**PAGE EXCERPT:**
# # # # # # #
We bring today our joyful Thanksgiving for all the increase that the fertile earth has yielded. . . . We remember all those who plow the fields and sow the seed, who cultivate the rows of growing herbs and cultivate the harvest. We would be mindful of the mutual dependence of all the members of the family of (humanity) and would take a useful part in the world’s life. May we never be satisfied to enjoy plenty so long as any are in want. May we express our gratitude for nature’s gifts not in words alone, but also in the purposes for which we live and in the kindliness of our deeds. (Vincent Silliman, UU minister )
Song #54 Now Light is Less (Words by poet Theodore Roethke, hymn tune Sursum Corda composed by Alfred Morton Smith, both in the 20th c.)
Harvest, pt 1
What will you do this Thanksgiving? What makes Thanksgiving special for you?
The Best Meal (In Tapestry of Faith, www.uua.org. Inspired by a story in Tales for the Seventh Day: A Collection of Sabbath Stories by Nina Jaffe, New York: Scholastic Press, 2000). Once a there was a great chef who was famous throughout the land. She was so good she taught other people how to cook and their food was almost as tasty as hers. Just for fun, she would throw fancy dinner parties once a month. Everyone wanted to be invited to these dinners. For these dinners, she would instruct the student chefs to cook new and extravagant dishes. The dinner guests, in awe of the chef’s skills, would spend the dinner savoring each bite. All you would hear would be quiet little “ooohs” and “aaahs”. Because she wanted to always feature new goodies to eat at all her parties, she would travel far and wide all over the land to experience new food. Everywhere she went, the town would honor her. The best cooks would create dishes unique to their region. The great chef tasted them all and requested the recipes of the dishes she liked best. As you can imagine, she ate a lot of food and knew a great deal about how to prepare the best meals.
One evening, while traveling home, the chef stopped at a small country house to ask for directions to a hotel. The family insisted that she spend the night with them. Happily, she was in time for dinner. The mother took a casserole out of the oven. Brother tossed a salad with different vegetables. Sister sliced the bread. “Let me help”, said the chef, so she set the table for the four of them. When everyone was seated at the table, the family held hands. The chef felt the young sister’s hand slip into hers and the chef, in turn, reached out for the brother’s hand. The mother said, “To have food upon the table” and the children replied “Is a blessing!” The mother said “The sunset and the possibility of another sunrise tomorrow…”. “Is a blessing!” the children replied. “The love of family, the warmth of friendship, and the grace of the Spirit…” “Is a blessing!” the children and chef replied together. Then they laughed, happy that the chef had joined in their grace.
They ate and during the meal everyone told stories about their day. The chef could not believe how delicious the food was. She didn’t want dinner to end. All things must end, however, and off to bed the children went. “May I have the recipes?” the chef asked the mother, who was flattered that the chef had so enjoyed their simple meal.
# # # # # # #
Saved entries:
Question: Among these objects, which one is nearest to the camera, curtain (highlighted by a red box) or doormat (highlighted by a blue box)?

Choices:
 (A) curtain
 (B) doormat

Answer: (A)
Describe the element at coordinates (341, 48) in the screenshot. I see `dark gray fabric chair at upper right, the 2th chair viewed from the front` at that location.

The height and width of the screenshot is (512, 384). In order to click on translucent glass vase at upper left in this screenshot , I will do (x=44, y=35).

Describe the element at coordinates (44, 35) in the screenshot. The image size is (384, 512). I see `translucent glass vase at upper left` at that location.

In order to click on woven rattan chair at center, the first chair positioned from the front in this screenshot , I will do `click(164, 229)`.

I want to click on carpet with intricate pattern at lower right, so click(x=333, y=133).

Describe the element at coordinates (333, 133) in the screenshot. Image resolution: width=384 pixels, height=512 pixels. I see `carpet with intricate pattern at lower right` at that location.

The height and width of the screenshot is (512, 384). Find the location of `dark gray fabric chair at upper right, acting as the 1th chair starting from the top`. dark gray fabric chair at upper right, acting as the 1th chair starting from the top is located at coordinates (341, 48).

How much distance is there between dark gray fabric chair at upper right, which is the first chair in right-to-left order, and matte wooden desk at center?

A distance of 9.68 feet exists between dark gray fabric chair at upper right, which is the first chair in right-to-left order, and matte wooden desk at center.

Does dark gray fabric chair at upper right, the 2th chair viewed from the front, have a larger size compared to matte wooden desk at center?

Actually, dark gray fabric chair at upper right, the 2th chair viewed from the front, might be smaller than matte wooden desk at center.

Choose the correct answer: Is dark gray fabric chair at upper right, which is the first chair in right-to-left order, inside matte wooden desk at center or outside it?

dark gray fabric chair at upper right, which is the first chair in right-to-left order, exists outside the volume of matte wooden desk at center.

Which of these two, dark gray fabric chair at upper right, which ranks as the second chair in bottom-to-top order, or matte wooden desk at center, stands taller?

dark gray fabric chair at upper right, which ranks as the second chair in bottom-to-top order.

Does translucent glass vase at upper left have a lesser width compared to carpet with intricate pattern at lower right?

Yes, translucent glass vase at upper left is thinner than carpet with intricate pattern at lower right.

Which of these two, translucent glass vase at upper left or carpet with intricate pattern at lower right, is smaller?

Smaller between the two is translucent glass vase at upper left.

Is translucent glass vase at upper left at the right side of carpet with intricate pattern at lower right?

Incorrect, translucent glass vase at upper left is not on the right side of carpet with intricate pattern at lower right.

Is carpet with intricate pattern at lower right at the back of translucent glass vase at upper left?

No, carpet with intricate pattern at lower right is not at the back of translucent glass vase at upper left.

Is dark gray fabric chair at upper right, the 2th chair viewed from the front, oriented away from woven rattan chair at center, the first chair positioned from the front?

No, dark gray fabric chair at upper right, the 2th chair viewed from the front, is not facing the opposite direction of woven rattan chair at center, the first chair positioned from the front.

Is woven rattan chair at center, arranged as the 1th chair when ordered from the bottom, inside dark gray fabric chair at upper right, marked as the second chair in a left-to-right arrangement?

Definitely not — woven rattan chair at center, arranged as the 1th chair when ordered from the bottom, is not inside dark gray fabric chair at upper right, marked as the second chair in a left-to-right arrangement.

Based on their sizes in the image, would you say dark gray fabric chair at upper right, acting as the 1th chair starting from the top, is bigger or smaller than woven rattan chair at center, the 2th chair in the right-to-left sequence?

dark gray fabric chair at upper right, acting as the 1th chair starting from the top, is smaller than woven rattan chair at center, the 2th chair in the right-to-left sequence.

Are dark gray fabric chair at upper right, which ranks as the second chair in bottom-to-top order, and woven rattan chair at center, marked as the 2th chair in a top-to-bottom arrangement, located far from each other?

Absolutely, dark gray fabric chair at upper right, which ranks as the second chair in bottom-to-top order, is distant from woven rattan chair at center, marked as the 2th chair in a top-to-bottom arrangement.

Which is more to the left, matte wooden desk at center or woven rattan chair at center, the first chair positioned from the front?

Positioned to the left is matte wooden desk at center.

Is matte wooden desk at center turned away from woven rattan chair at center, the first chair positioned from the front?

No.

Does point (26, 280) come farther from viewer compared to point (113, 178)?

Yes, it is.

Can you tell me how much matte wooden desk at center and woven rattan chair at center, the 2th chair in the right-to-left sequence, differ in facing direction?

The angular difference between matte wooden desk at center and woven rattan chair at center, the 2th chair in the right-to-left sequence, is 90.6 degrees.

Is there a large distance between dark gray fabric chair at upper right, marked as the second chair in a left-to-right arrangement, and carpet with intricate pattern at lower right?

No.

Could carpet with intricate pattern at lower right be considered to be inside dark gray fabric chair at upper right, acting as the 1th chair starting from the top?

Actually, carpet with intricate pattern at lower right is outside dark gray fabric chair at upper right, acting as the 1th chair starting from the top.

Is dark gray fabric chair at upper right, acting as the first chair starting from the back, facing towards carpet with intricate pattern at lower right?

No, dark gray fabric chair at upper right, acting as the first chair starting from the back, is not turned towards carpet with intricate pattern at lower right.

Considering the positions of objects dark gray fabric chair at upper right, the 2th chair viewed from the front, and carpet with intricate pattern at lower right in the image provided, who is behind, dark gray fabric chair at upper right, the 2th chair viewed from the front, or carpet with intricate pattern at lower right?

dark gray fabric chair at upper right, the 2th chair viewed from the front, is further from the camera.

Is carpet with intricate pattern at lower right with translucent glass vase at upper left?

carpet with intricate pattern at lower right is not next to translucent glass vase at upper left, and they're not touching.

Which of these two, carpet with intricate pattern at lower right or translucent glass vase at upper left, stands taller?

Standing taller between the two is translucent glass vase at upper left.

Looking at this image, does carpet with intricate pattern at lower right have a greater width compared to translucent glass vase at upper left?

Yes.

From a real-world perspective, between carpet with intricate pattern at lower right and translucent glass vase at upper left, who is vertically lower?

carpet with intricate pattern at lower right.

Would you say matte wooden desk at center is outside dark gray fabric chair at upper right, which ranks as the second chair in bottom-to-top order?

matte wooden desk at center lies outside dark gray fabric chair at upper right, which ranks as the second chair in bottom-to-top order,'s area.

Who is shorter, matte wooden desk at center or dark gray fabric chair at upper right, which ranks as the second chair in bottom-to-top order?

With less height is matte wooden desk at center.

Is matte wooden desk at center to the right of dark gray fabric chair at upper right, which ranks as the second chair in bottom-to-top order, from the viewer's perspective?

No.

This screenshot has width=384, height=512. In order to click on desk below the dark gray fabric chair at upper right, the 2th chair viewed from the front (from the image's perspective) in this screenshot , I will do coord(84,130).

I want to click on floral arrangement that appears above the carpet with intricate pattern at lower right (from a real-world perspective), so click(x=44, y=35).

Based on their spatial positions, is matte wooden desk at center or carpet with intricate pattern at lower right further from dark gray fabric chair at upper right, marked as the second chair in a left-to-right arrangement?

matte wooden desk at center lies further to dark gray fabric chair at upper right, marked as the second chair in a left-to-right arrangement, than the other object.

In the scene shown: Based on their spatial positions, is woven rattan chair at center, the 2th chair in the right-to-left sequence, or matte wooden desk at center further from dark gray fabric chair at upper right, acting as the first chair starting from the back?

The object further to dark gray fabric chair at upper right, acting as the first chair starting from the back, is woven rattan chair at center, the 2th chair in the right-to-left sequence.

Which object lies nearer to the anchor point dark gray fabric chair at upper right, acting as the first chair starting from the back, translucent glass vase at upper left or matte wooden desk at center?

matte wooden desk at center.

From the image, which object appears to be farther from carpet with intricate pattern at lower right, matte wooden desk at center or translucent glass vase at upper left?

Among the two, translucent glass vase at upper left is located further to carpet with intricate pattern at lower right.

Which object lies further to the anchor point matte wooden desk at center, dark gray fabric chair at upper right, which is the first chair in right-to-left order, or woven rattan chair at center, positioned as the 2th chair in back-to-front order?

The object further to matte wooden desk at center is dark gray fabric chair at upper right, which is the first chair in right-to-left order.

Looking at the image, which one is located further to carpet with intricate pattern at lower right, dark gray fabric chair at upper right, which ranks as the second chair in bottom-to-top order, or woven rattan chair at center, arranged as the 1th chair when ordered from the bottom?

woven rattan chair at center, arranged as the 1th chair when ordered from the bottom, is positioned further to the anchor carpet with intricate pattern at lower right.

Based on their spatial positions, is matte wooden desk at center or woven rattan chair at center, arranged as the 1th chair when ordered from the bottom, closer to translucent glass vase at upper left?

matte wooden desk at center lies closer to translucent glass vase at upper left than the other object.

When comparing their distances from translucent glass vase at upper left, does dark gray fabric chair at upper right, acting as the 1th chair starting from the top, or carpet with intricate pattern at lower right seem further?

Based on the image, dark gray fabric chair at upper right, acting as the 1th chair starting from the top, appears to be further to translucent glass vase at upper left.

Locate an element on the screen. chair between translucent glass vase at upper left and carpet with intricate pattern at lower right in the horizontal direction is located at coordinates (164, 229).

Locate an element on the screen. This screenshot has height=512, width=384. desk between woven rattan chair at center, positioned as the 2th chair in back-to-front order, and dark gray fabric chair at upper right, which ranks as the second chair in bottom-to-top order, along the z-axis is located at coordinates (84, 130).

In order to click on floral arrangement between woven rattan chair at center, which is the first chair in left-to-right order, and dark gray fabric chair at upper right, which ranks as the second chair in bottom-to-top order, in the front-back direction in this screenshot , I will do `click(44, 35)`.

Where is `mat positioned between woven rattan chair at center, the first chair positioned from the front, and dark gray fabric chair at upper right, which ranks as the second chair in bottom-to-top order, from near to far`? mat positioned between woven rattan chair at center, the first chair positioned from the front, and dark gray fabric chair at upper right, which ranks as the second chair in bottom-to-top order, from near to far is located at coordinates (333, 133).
# # # # # # #
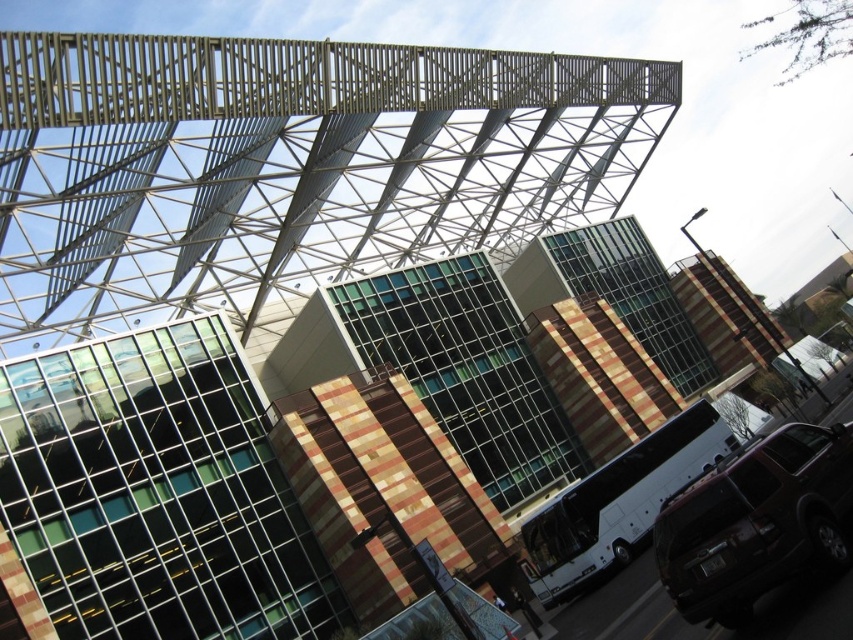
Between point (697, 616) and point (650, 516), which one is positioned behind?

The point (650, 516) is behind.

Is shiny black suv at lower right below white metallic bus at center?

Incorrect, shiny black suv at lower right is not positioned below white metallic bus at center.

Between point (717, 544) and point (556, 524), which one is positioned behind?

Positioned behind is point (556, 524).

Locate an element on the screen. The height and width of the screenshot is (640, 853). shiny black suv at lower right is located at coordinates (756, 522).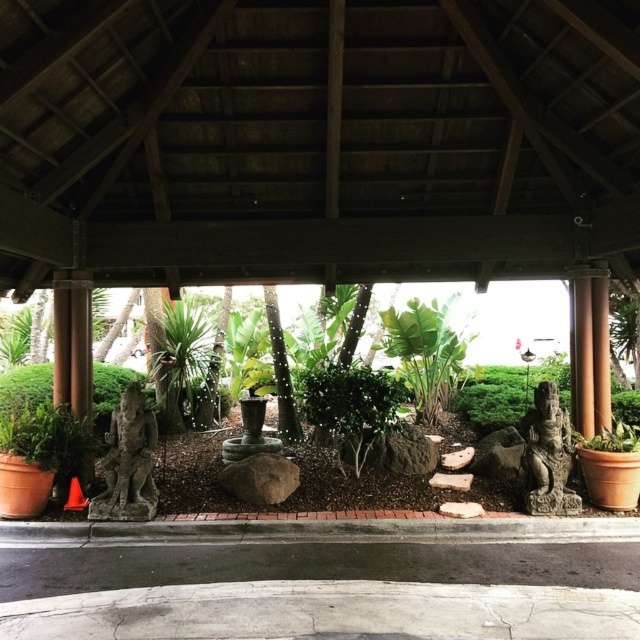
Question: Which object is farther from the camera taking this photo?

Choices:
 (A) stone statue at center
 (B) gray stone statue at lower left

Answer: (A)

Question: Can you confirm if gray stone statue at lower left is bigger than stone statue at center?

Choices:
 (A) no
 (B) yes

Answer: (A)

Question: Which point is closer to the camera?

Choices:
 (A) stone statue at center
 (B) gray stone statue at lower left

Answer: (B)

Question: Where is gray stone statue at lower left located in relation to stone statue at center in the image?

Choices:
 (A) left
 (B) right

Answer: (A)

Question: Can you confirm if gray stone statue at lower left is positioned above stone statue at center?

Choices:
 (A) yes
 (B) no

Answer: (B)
# # # # # # #
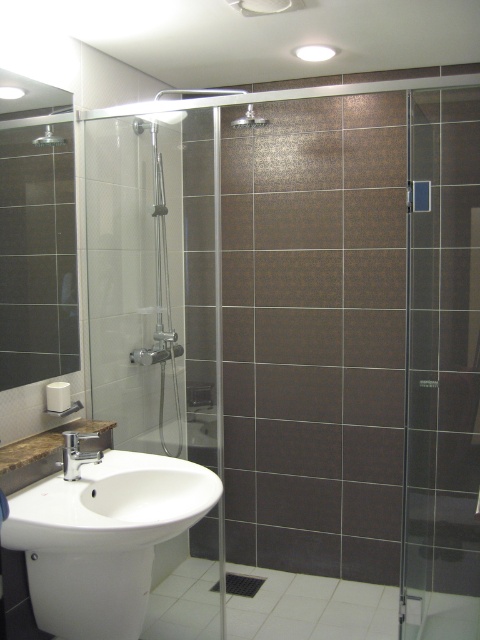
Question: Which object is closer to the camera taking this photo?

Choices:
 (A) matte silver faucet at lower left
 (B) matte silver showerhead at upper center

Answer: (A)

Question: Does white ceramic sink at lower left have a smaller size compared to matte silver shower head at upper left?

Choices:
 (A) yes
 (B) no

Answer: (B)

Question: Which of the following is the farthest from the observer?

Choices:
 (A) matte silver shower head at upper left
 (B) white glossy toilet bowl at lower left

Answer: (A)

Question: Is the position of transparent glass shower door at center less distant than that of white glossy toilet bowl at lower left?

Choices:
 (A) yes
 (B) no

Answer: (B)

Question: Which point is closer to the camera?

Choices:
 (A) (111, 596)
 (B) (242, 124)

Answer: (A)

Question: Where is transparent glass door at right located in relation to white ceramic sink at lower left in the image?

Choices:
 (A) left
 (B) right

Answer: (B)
# # # # # # #
**QUESTIONS ON THE MATERIAL:**
a) In the Thanksgiving service text, what did the chef do to help the family before dinner?
b) Using the Thanksgiving service text, decide whether each statement agrees with it, and quote the deciding words: (i) The chef held her dinner parties once a month. (ii) The chef stopped at the country house to ask for directions to a restaurant. (iii) The brother sliced the bread.
c) According to the Thanksgiving service text, why did the chef travel far and wide all over the land?
The saved entries are separate material and are not part of the Thanksgiving service text.

**ANSWERS BELOW:**
a) She set the table for the four of them.

b)
(i) Yes: "she would throw fancy dinner parties once a month."
(ii) No: "to ask for directions to a hotel."
(iii) No: "Sister sliced the bread."

c) She traveled to experience new food because she wanted to always feature new goodies to eat at all her parties.